Europe’s airlines should be positive about the future despite a number of gathering storm clouds.
Speaking at the opening of Routes Europe in Hannover on Monday (April 8), David Stroud, the managing director of route development consultancy ASM, said consolidation could have a major impact on Europe’s airlines
He said this was because with 37% of the European market is currently being operated by non-major airlines, compared to 14% in the US where a process of consolidation has largely left a few major players.
While he admitted the culture in Europe is different, he added: “There’s going to be less brands perhaps in the next few years.”
Stroud said air traffic management, rising oil prices and the uncertainty of Brexit also remain issues.
However, he argued the airline industry has a history of dealing with major issues, from 9/11 to swine fever, and he was hopeful that any further problems could be handled too.
Stroud also said there was much to celebrate, with 600 million additional passengers expected to take to the skies in the next 20 years across the continent.
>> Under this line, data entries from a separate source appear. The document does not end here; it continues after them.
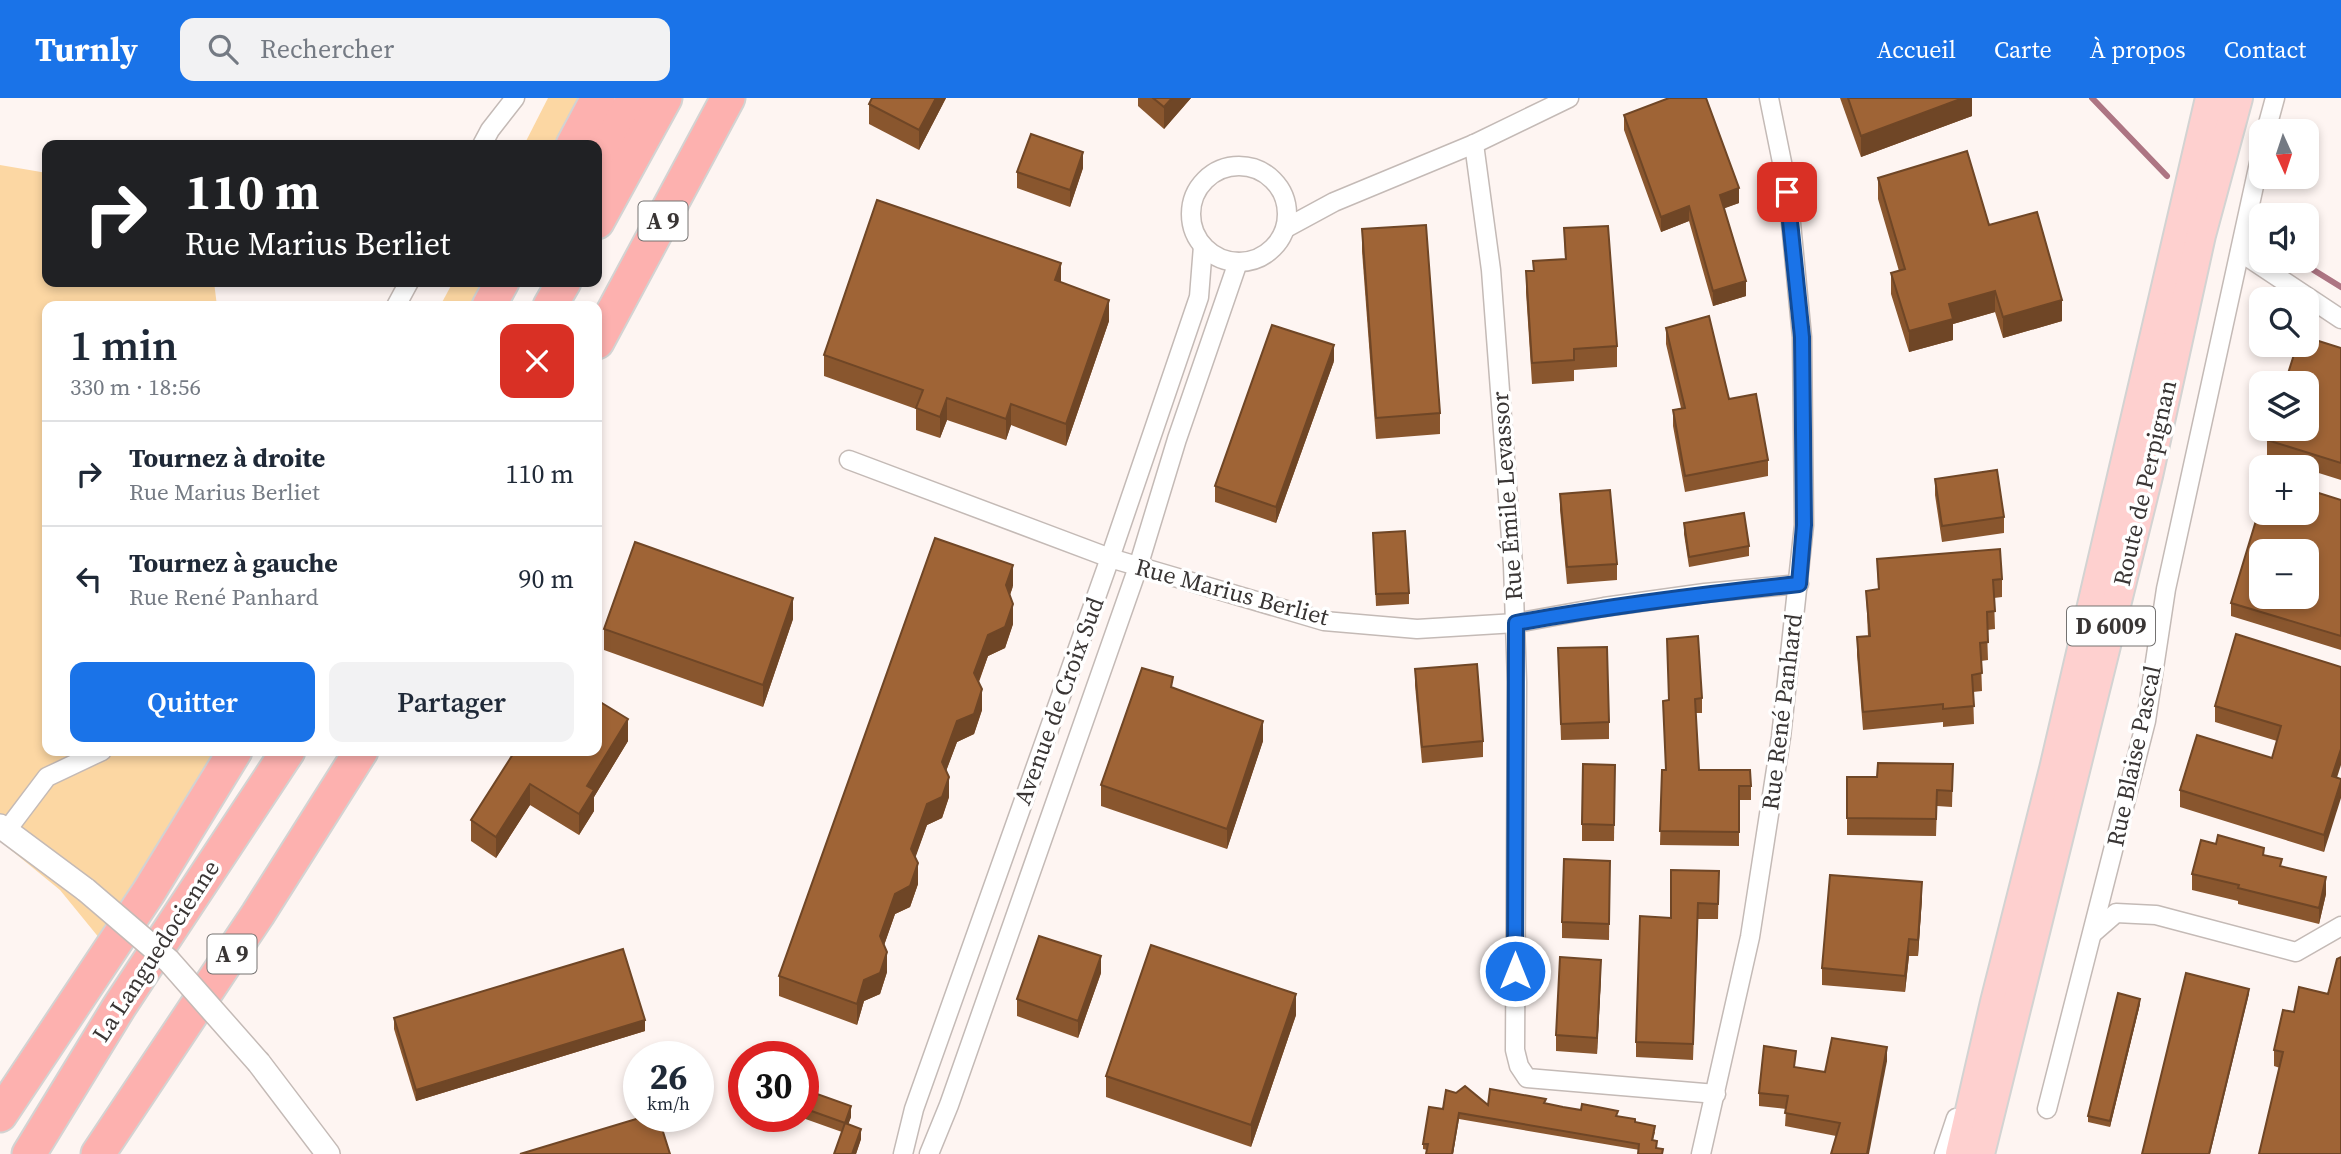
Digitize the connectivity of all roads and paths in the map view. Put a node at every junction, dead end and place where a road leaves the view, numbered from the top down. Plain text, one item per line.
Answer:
1 (515, 98) edge
2 (598, 98) edge
3 (634, 98) edge
4 (665, 98) edge
5 (728, 98) edge
6 (1569, 98) edge
7 (1769, 98) edge
8 (2210, 98) edge
9 (2238, 98) edge
10 (2275, 98) edge
11 (2269, 119) edge
12 (485, 140) edge
13 (576, 140) edge
14 (1475, 144) junction
15 (602, 159) edge
16 (2254, 189) edge
17 (1284, 195) junction
18 (1334, 202) junction
19 (602, 213) edge
20 (1286, 228) junction
21 (1203, 246) junction
22 (2240, 252) junction
23 (1238, 262) junction
24 (2341, 319) edge
25 (602, 333) edge
26 (849, 460) dead end
27 (1110, 558) junction
28 (1138, 567) junction
29 (1799, 584) junction
30 (1516, 623) junction
31 (91, 756) edge
32 (232, 756) edge
33 (285, 756) edge
34 (358, 756) edge
35 (3, 828) edge
36 (2341, 926) edge
37 (2093, 933) junction
38 (1994, 1002) junction
39 (1716, 1094) junction
40 (2047, 1109) dead end
41 (0, 1115) edge
42 (29, 1154) edge
43 (98, 1154) edge
44 (328, 1154) edge
45 (903, 1154) edge
46 (929, 1154) edge
47 (1701, 1154) edge
48 (1944, 1154) edge
49 (1960, 1154) edge
50 (1980, 1154) edge

1 - 12 street
2 - 13 highway
3 - 15 highway
4 - 19 highway, A 9
5 - 25 highway, A 9
6 - 14 street
7 - 29 street, Rue René Panhard
8 - 38 main road, Route de Perpignan / D 6009
9 - 50 main road, Route de Perpignan / D 6009
10 - 11 street
14 - 18 street
14 - 30 street, Rue Émile Levassor
16 - 22 street, Rue Blaise Pascal
17 - 18 street
17 - 20 street
17 - 21 street
18 - 20 street
20 - 23 street
21 - 23 street
21 - 27 street, Avenue de Croix Sud
22 - 24 street
22 - 37 street, Rue Blaise Pascal
23 - 28 street, Avenue de Croix Sud
26 - 27 street, Rue Marius Berliet
27 - 28 street, Rue Marius Berliet
27 - 45 street, Avenue de Croix Sud
28 - 30 street, Rue Marius Berliet
28 - 46 street, Avenue de Croix Sud
29 - 30 street, Rue Marius Berliet
29 - 39 street, Rue René Panhard
30 - 39 street, Rue Émile Levassor
31 - 35 street
32 - 41 highway
33 - 42 highway, La Languedocienne / A 9
34 - 43 highway, A 9
35 - 44 street, bridge
36 - 37 street
37 - 40 street, Rue Blaise Pascal
38 - 48 street
38 - 49 main road, Route de Perpignan / D 6009
39 - 47 street, Rue René Panhard

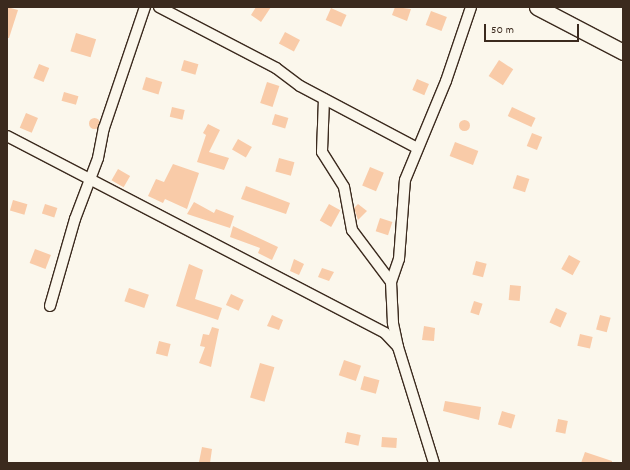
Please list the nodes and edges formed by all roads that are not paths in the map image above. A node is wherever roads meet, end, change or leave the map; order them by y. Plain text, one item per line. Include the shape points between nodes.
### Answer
1 (145, 7) edge
2 (158, 7) edge
3 (471, 7) edge
4 (537, 7) edge
5 (623, 52) edge
6 (324, 99) junction
7 (7, 136) edge
8 (417, 148) junction
9 (92, 178) junction
10 (391, 282) junction
11 (50, 306) dead end
12 (398, 347) junction
13 (434, 463) edge

1 - 9 street via 104,128
2 - 6 street via 276,68 300,86
3 - 8 street via 446,81
4 - 5 main road
6 - 8 street
6 - 10 street via 322,152 344,187 352,230
7 - 9 street
8 - 10 street via 405,180 399,259
9 - 11 street via 75,218
9 - 12 street via 129,201 385,333
10 - 12 street via 393,323
12 - 13 street

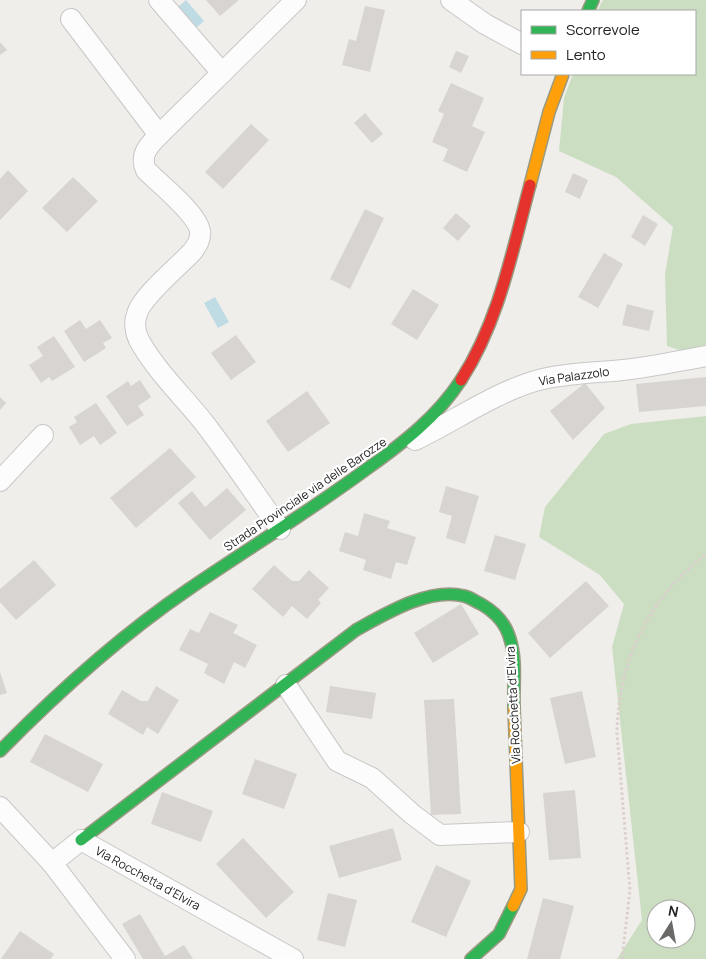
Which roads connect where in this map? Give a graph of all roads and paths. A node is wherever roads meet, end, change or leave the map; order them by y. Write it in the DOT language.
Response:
graph roads {
  1 [pos="159,0"];
  2 [pos="296,0"];
  3 [pos="451,0"];
  4 [pos="71,19"];
  5 [pos="521,43"];
  6 [pos="222,72"];
  7 [pos="563,75"];
  8 [pos="159,135"];
  9 [pos="706,356"];
  10 [pos="43,435"];
  11 [pos="397,448"];
  12 [pos="0,481"];
  13 [pos="280,528"];
  14 [pos="706,554"];
  15 [pos="286,685"];
  16 [pos="0,751"];
  17 [pos="0,807"];
  18 [pos="519,832"];
  19 [pos="81,840"];
  20 [pos="52,863"];
  21 [pos="125,959"];
  22 [pos="293,959"];
  23 [pos="471,959"];
  24 [pos="622,959"];
  1 -- 6 [label="street"];
  2 -- 6 [label="street"];
  3 -- 5 [label="street"];
  4 -- 8 [label="street"];
  6 -- 8 [label="street"];
  7 -- 11 [label="main road, Strada Provinciale via delle Barozze"];
  8 -- 13 [label="street"];
  9 -- 11 [label="street, Via Palazzolo"];
  10 -- 12 [label="street"];
  11 -- 13 [label="main road, Strada Provinciale via delle Barozze"];
  13 -- 16 [label="main road, Strada Provinciale via delle Barozze"];
  14 -- 24 [label="path"];
  15 -- 18 [label="street"];
  15 -- 18 [label="main road, Via Rocchetta d'Elvira"];
  15 -- 19 [label="main road, Via Rocchetta d'Elvira"];
  17 -- 20 [label="street"];
  18 -- 23 [label="main road, Via Rocchetta d'Elvira"];
  19 -- 20 [label="street, Via Rocchetta d'Elvira"];
  19 -- 22 [label="street, Via Rocchetta d'Elvira"];
  20 -- 21 [label="street"];
}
He said much of the growth will be met by the 287 European airports currently growing capacity while Europe’s airlines have 3,133 aircraft on order with options on a further 686.
Stroud added there have also been as many as 752 new routes launched in the continent since September last year.
“Whatever headwinds we face, this looks like a vibrant market where there’s still a lot of energy and a lot of things going on,” he said.